'Never ending' jobs in history
Hi, Occasionally, we see jobs that are constantly in the 'job running' state in the history. This is despite the fact that the job completed correctly. I can also see in the paster.log file that Galaxy has picked up on the fact that the job ended, but it just hasn't updated the UI. Clicking the eye for the 'running' history items does show the results of the run. This does not happen all the time. Is this a known issue and/or how can I resolve it? Thanks, Chris
Chris Cole wrote:
Hi,
Occasionally, we see jobs that are constantly in the 'job running' state in the history. This is despite the fact that the job completed correctly. I can also see in the paster.log file that Galaxy has picked up on the fact that the job ended, but it just hasn't updated the UI. Clicking the eye for the 'running' history items does show the results of the run.

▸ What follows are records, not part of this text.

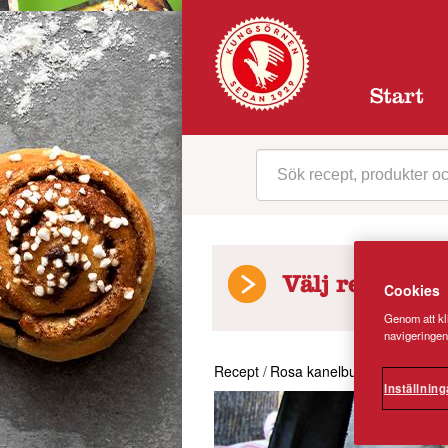
Start
Välj receptkat
Cookies
Genom att kli
navigeringen
Recept
/
Rosa kanelbullar med rosa 
Inställning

Hi Chris, Is there anything unusual displayed in the paster log when this happens? --nate
This does not happen all the time. Is this a known issue and/or how can I resolve it? Thanks,
Chris
_______________________________________________ galaxy-dev mailing list galaxy-dev@lists.bx.psu.edu http://lists.bx.psu.edu/listinfo/galaxy-dev
On 19/03/10 12:51, Nate Coraor wrote:
Chris Cole wrote:
Hi,
Occasionally, we see jobs that are constantly in the 'job running' state in the history. This is despite the fact that the job completed correctly. I can also see in the paster.log file that Galaxy has picked up on the fact that the job ended, but it just hasn't updated the UI. Clicking the eye for the 'running' history items does show the results of the run.
Hi Nate, Sorry for not getting back earlier. Been waiting for another one to occur.
Is there anything unusual displayed in the paster log when this happens?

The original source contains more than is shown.